The fundamental disconnect that is AT&T

September 22, 2009

San Francisco is the center of gravity in the tech world and what happens there reverberates around the nation and world. Thereupon, Ma Bell could have the digerati singing their praises if they could do just one simple thing — make calls go through a reasonable percentage of the time in that one city. Why is that so hard?

News.com is running a story by Elinor Mills who, like a long parade of her San Francisco press brethren, can’t reliably make phone calls with her iPhone. Moreover, she can’t get anything more than fluff uninformed spin from her contact at AT&T.

“We lead the industry in smart phones,” said AT&T spokesman Mark Siegel. “As a result, we are having to stay ahead of what is incredible and increasing demand for wireless data services.”

I wanted to know specifically why my problems haven’t been resolved nearly one-and-a-half years after getting my iPhone and why my voice reception would be impacted by data traffic on a different network. “Well, it wouldn’t,” the AT&T spokesman conceded.

In San Francisco and New York, where Ma Bell’s service is known to be poor, the iPhone is loved. These are the people who created the whole Jesus phone mythos and exactly the sort of people, especially the ones carrying press credentials, you’d think AT&T would’ve found some way, any way by now to make happy.

Say what?

So, instead of reliable service and instead of straight answers when confronted with the issues, AT&T responds with spin and incredulity. Here’s a simply brilliant example of the latter also delivered by Miss Mills:

“So you are actively asking folks to submit their experiences? Sorry, but you and I have a basic disagreement about why you are doing this story. What is the news here beyond what others have covered?” he wrote in an e-mail.

Imagine that. A reporter asking people to share their experiences about a problem and then reporting what they said. Further, imagine a reporter presenting said experiences to the responsible party, in this case a corporate talking head, and asking him why the problems haven’t been solved years after they were first reported.

But here’s a crazy idea that could explain away it all — AT&T probably can’t survive more iPhone success than it’s already got, so the company incrementally pisses off the San Francisco digerati, which obligingly produce negative articles and blog posts by the score, in order to reign in the surging demand that threatens to bring the whole house cards that is Ma Bell down. How’s that for a conspiracy?

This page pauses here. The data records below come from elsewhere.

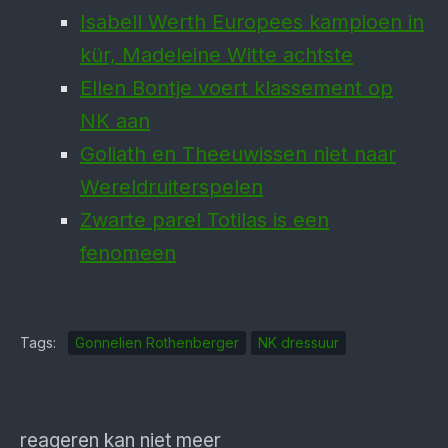
Isabell Werth Europees kampioen in
kür, Madeleine Witte achtste
Ellen Bontje voert klassement op
NK aan
Goliath en Theeuwissen niet naar
Wereldruiterspelen
Zwarte parel Totilas is een
fenomeen
Tags:
Gonnelien Rothenberger
NK dressuur
reageren kan niet meer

Well, as whack ideas go, it’s no more unbelievable than the conspiracy of dunces that is AT&T service in San Francisco…

What’s your take?


Related posts:

  1. AT&T drops 30% of iPhone calls in New York

One Response to “The fundamental disconnect that is AT&T”

  1. Ted Todorov:

    My latest theory: in NYC at least, it is a backhaul problem (AT&T towers don’t have enough bandwidth to handle all the data traffic — AT&T needs to run fiberoptic cable to their towers, but that costs and takes time).
    This is what I wrote on July 16th, 2009:

    Last year soon after the release of iPhone 3G, for two – three months AT&T’s service lower Manhattan (Wall St. area/Financial District/Tribeca/South Ferry) was beyond abysmal. Eventually things improved and returned to the pre-iPhone 3G state — not great, but livable.

    Now, since about a week ago, maybe a little longer, things are back to their 2008 badness. 3G data is at a crawl. Phone calls are getting dropped. People call and the phone doesn’t even ring. Voice mails arrive 48 hours late.

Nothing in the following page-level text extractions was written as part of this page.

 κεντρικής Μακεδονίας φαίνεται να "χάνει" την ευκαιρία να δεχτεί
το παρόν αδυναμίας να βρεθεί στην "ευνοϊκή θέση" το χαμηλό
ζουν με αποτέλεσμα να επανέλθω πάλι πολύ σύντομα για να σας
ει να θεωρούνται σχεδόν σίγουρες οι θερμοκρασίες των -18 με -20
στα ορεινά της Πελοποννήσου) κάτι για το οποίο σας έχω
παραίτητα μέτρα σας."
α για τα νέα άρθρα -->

    There were all these news stories about how AT&T was ramping up its network in preparation for the iPhone 3GS. Pure BS. Now we are seeing stories about how AT&T will be ramping up in the fall (switching 3G frequency, enhancing backhaul, etc).

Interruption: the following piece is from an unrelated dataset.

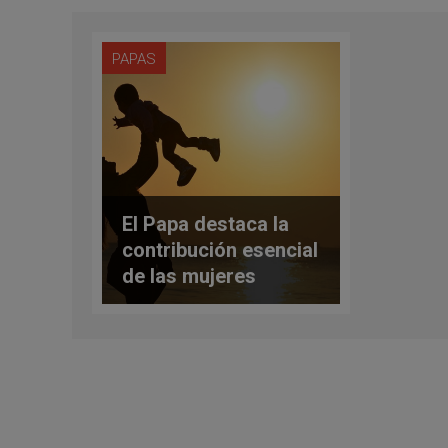
PAPAS
El Papa destaca la
contribución esencial
de las mujeres
trabajadoras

    They should be ashamed. Yes, I know that the USA is a huge country, blah, blah, blah — but lower Manhattan ain’t that big. And the fact is that Manhattan and San Francisco are where 80% of the tech writers and other opinion makers who keep writing about how bad AT&T is live, work or both. Wall St. is where T shares get traded. Why don’t they get it? Verizon obviously gets it — there are plenty of places where they’re service sucks eggs, but NYC & SF aren’t among them, thus Verizon’s sterling reputation.

    Dear AT&T — some time next fall isn’t good enough. Fix your network in New York City and San Francisco NOW. Not some time in the future, not three months from now, NOW! You are out of excuses — you have had two years since the original iPhone was released. You have had a whole year to prepare for the iPhone 3GS launch, knowing what an impact the 3G launch had on your network. And yet you fail, and fail miserably yet again.

    If you want ANY hope of salvaging what little is left of your reputation and holding on to your customers once the iPhone stops being an AT&T exclusive, you MUST FIX NYC & SF NOW!